Jonas Phijffers (born 20 June 2003) is a Dutch sprinter. He competed over 400 metres at the 2025 European Athletics Indoor Championships and became European under-23 champion that year. He set a new the Dutch national indoor record of 45.35 seconds in February 2026.

==Biography==
He is from Hellendoorn, and competed as a member of ASV Atletics in Nijverdal, as well as for Team Sotra in Apeldoorn. When he was 15 years-old, he competed as a multi-event athlete, placing second overall in the combined events competition in his age-group at The Open Gelders and Overijssels Athletics Championship in May 2018. He became Dutch U20 champion over 400 metres in 2021, and retained that title in 2022.

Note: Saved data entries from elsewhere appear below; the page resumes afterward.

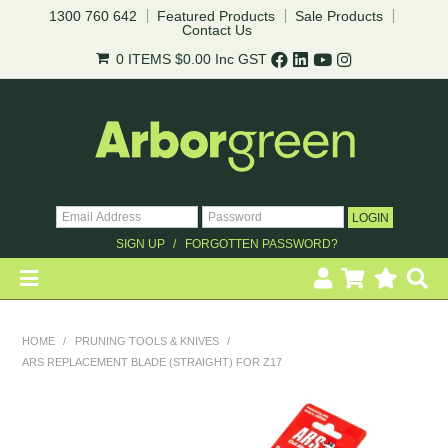
1300 760 642
Featured Products
Sale Products
Contact Us
0 ITEMS
$0.00
Inc GST
SIGN UP
FORGOTTEN PASSWORD?
HOME
HOME
/
PRUNING TOOLS & KNIVES
/
ARS REPLACEMENT BLADE (STRAIGHT) FOR Z17
REVEGETATION
LANDSCAPING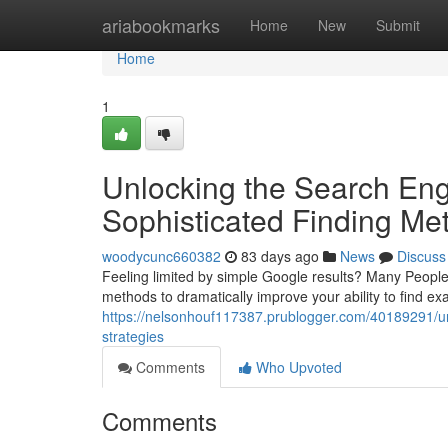
Home
ariabookmarks
Home
New
Submit
Home
1
Unlocking the Search Eng
Sophisticated Finding Me
woodycunc660382
83 days ago
News
Discuss
Feeling limited by simple Google results? Many People d
methods to dramatically improve your ability to find exa
https://nelsonhouf117387.prublogger.com/40189291/u
strategies
Comments
Who Upvoted
Comments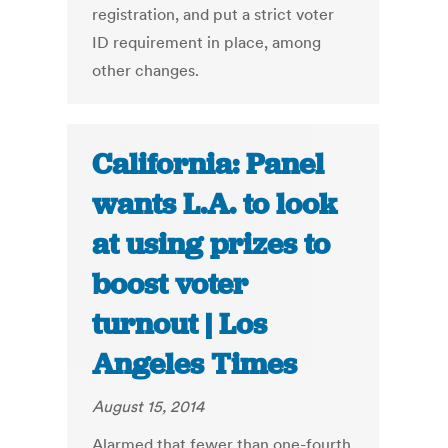
registration, and put a strict voter
ID requirement in place, among
other changes.
California: Panel
wants L.A. to look
at using prizes to
boost voter
turnout | Los
Angeles Times
August 15, 2014
Alarmed that fewer than one-fourth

He competed at the 2023 European Athletics U23 Championships in Espoo, Finland in the 400 metres. He set a personal best of 45.38 seconds and won the silver medal at the Dutch Athletics Championships in 2024. He signed a professional contract with New Balance ahead of the 2025 indoor season.

He ran an indoors 400 metres personal best of 46.17 and then lowered it again to 45.90 seconds whilst competing in February 2025. However, at the senior Dutch Indoor Athletics Championships in Apeldoorn later that month, he went out fast to lead the 400 metres race after the first lap before being caught and eventually overtaken by the rest of the field to place sixth overall. He was selected for the 400 metres at the home 2025 European Athletics Indoor Championships, held in Apeldoorn. Competing at the championships, he ran 46.49 seconds to qualify from his heat into the semi-finals. In his semi-final, he finished fifth in his race in time of 46.89 seconds, and did not proceed to the final. He competed at the 2025 World Athletics Relays in China in the Men's 4 × 400 metres relay in May 2025. On 9 June 2025, he won in Hengelo and set a new Dutch U23 record of 44.93 seconds.

He was selected for the 400 metres at the 2025 European Athletics Team Championships in Madrid in June 2025, running 45.13 seconds to finish fifth in the first division. He ran a championship record of 44.82 seconds to win the gold medal in the 400 metres at the 2025 European Athletics U23 Championships in Bergen, Norway.

He was selected for the Dutch team for the 2025 World Athletics Championships in Tokyo, Japan, winning a silver medal in the mixed 4 × 400 metres relay. He then ran in the heats of the men's 400 metres without advancing to the semi-finals. He also ran at the championships in the men's 4 × 400 metres relay in both the preliminary round and the final.

Phijffers equalled the Dutch indoor national record with 45.48 for the 400 metres in Ostrava on 3 February 2026. Later that month, Phijffers set a new outright Dutch indoor record for the men's 400m, winning in Apeldoorn in 45.35 seconds. He won the Dutch indoor title in 45.57 seconds. In May, he competed in Poland and set a meeting record of 45.04 to win the 400m at the Irena Szewińska Memorial. In June, Phijffers won the 400m in 44.84 seconds at the FBK Games in Hengelo. On 10 August, he was part of the Dutch 4 × 400 m mixed relay team which won the bronze medal at the 2026 European Athletics Championships in Birmingham. On 11 August, Phijffers ran a personal best of 44.63 seconds in the semi-final of the 400 metres at the championships, before lowering it again the following day to win the bronze medal in the final with 44.41 seconds. Phijffers was a member of the Netherlands team which won the bronze medal in the men's 4 × 400 metres relay on the final day of the championships, 16 August.